§ ACTIVITY
Output the full listing word for word.

§ GIVEN ENTRIES
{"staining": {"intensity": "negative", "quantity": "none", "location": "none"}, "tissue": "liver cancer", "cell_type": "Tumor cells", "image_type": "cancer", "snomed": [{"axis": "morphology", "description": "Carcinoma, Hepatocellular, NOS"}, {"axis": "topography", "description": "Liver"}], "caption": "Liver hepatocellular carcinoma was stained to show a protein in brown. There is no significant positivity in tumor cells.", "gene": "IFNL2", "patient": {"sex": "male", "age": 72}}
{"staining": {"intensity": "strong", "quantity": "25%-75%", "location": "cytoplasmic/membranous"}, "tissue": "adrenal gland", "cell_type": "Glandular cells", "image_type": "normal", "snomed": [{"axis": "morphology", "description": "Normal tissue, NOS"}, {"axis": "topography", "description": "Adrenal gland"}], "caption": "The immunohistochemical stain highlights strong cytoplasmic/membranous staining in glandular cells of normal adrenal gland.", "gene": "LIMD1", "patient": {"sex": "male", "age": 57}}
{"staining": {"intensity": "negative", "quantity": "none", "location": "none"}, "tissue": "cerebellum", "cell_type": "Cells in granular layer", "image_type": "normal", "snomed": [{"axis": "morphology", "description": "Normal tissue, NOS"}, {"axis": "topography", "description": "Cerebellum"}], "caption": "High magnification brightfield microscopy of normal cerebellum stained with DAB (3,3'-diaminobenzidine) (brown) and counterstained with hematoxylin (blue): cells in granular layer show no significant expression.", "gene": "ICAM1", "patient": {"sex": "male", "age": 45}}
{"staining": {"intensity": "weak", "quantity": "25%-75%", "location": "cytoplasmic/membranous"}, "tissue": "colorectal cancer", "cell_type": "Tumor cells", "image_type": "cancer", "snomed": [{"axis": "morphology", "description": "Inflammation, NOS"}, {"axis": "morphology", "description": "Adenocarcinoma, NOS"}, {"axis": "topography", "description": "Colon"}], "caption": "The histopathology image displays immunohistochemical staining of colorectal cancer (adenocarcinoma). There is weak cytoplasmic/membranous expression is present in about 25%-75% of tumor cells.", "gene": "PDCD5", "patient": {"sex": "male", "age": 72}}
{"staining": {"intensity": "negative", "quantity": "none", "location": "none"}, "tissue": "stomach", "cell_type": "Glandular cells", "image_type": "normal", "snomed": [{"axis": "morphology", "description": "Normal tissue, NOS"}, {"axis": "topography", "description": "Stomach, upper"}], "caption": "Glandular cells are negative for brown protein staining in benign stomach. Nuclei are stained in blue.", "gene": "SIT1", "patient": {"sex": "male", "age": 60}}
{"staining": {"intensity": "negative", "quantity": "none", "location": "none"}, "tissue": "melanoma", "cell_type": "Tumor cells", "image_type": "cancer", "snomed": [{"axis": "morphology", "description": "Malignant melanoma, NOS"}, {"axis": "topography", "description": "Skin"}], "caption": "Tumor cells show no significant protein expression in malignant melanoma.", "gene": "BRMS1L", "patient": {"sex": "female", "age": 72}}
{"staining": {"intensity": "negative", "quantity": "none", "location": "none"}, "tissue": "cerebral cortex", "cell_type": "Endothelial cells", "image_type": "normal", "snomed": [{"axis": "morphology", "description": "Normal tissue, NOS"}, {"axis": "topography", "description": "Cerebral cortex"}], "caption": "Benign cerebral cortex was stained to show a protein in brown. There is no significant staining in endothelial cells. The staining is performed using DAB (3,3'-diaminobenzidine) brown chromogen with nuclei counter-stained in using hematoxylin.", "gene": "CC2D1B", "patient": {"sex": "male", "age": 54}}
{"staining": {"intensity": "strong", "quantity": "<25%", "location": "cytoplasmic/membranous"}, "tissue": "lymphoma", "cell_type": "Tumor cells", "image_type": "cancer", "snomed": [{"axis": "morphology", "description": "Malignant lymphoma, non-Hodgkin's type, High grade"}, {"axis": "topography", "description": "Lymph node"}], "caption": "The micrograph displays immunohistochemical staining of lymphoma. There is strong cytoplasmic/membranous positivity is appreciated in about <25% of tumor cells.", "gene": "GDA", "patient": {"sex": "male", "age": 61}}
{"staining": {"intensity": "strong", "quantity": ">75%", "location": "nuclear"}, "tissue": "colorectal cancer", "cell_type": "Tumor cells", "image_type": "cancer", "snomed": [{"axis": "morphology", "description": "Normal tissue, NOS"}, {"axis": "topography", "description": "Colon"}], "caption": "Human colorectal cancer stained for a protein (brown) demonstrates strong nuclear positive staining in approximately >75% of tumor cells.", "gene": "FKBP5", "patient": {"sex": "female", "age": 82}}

§ SOLUTION BELOW
{"staining": {"intensity": "negative", "quantity": "none", "location": "none"}, "tissue": "liver cancer", "cell_type": "Tumor cells", "image_type": "cancer", "snomed": [{"axis": "morphology", "description": "Carcinoma, Hepatocellular, NOS"}, {"axis": "topography", "description": "Liver"}], "caption": "Liver hepatocellular carcinoma was stained to show a protein in brown. There is no significant positivity in tumor cells.", "gene": "IFNL2", "patient": {"sex": "male", "age": 72}}
{"staining": {"intensity": "strong", "quantity": "25%-75%", "location": "cytoplasmic/membranous"}, "tissue": "adrenal gland", "cell_type": "Glandular cells", "image_type": "normal", "snomed": [{"axis": "morphology", "description": "Normal tissue, NOS"}, {"axis": "topography", "description": "Adrenal gland"}], "caption": "The immunohistochemical stain highlights strong cytoplasmic/membranous staining in glandular cells of normal adrenal gland.", "gene": "LIMD1", "patient": {"sex": "male", "age": 57}}
{"staining": {"intensity": "negative", "quantity": "none", "location": "none"}, "tissue": "cerebellum", "cell_type": "Cells in granular layer", "image_type": "normal", "snomed": [{"axis": "morphology", "description": "Normal tissue, NOS"}, {"axis": "topography", "description": "Cerebellum"}], "caption": "High magnification brightfield microscopy of normal cerebellum stained with DAB (3,3'-diaminobenzidine) (brown) and counterstained with hematoxylin (blue): cells in granular layer show no significant expression.", "gene": "ICAM1", "patient": {"sex": "male", "age": 45}}
{"staining": {"intensity": "weak", "quantity": "25%-75%", "location": "cytoplasmic/membranous"}, "tissue": "colorectal cancer", "cell_type": "Tumor cells", "image_type": "cancer", "snomed": [{"axis": "morphology", "description": "Inflammation, NOS"}, {"axis": "morphology", "description": "Adenocarcinoma, NOS"}, {"axis": "topography", "description": "Colon"}], "caption": "The histopathology image displays immunohistochemical staining of colorectal cancer (adenocarcinoma). There is weak cytoplasmic/membranous expression is present in about 25%-75% of tumor cells.", "gene": "PDCD5", "patient": {"sex": "male", "age": 72}}
{"staining": {"intensity": "negative", "quantity": "none", "location": "none"}, "tissue": "stomach", "cell_type": "Glandular cells", "image_type": "normal", "snomed": [{"axis": "morphology", "description": "Normal tissue, NOS"}, {"axis": "topography", "description": "Stomach, upper"}], "caption": "Glandular cells are negative for brown protein staining in benign stomach. Nuclei are stained in blue.", "gene": "SIT1", "patient": {"sex": "male", "age": 60}}
{"staining": {"intensity": "negative", "quantity": "none", "location": "none"}, "tissue": "melanoma", "cell_type": "Tumor cells", "image_type": "cancer", "snomed": [{"axis": "morphology", "description": "Malignant melanoma, NOS"}, {"axis": "topography", "description": "Skin"}], "caption": "Tumor cells show no significant protein expression in malignant melanoma.", "gene": "BRMS1L", "patient": {"sex": "female", "age": 72}}
{"staining": {"intensity": "negative", "quantity": "none", "location": "none"}, "tissue": "cerebral cortex", "cell_type": "Endothelial cells", "image_type": "normal", "snomed": [{"axis": "morphology", "description": "Normal tissue, NOS"}, {"axis": "topography", "description": "Cerebral cortex"}], "caption": "Benign cerebral cortex was stained to show a protein in brown. There is no significant staining in endothelial cells. The staining is performed using DAB (3,3'-diaminobenzidine) brown chromogen with nuclei counter-stained in using hematoxylin.", "gene": "CC2D1B", "patient": {"sex": "male", "age": 54}}
{"staining": {"intensity": "strong", "quantity": "<25%", "location": "cytoplasmic/membranous"}, "tissue": "lymphoma", "cell_type": "Tumor cells", "image_type": "cancer", "snomed": [{"axis": "morphology", "description": "Malignant lymphoma, non-Hodgkin's type, High grade"}, {"axis": "topography", "description": "Lymph node"}], "caption": "The micrograph displays immunohistochemical staining of lymphoma. There is strong cytoplasmic/membranous positivity is appreciated in about <25% of tumor cells.", "gene": "GDA", "patient": {"sex": "male", "age": 61}}
{"staining": {"intensity": "strong", "quantity": ">75%", "location": "nuclear"}, "tissue": "colorectal cancer", "cell_type": "Tumor cells", "image_type": "cancer", "snomed": [{"axis": "morphology", "description": "Normal tissue, NOS"}, {"axis": "topography", "description": "Colon"}], "caption": "Human colorectal cancer stained for a protein (brown) demonstrates strong nuclear positive staining in approximately >75% of tumor cells.", "gene": "FKBP5", "patient": {"sex": "female", "age": 82}}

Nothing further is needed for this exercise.